### Excerpted records

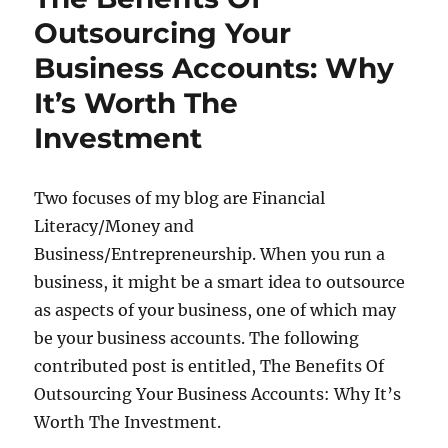
Outsourcing Your
Business Accounts: Why
It’s Worth The
Investment
Two focuses of my blog are Financial
Literacy/Money and
Business/Entrepreneurship. When you run a
business, it might be a smart idea to outsource
as aspects of your business, one of which may
be your business accounts. The following
contributed post is entitled, The Benefits Of
Outsourcing Your Business Accounts: Why It’s
Worth The Investment.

######

Your assignment
Using the material above, extract the line that contains "Business/Entrepreneurship. When you run a" and every line after it, exactly as given; stop at the last line.

Exercise response
Business/Entrepreneurship. When you run a
business, it might be a smart idea to outsource
as aspects of your business, one of which may
be your business accounts. The following
contributed post is entitled, The Benefits Of
Outsourcing Your Business Accounts: Why It’s
Worth The Investment.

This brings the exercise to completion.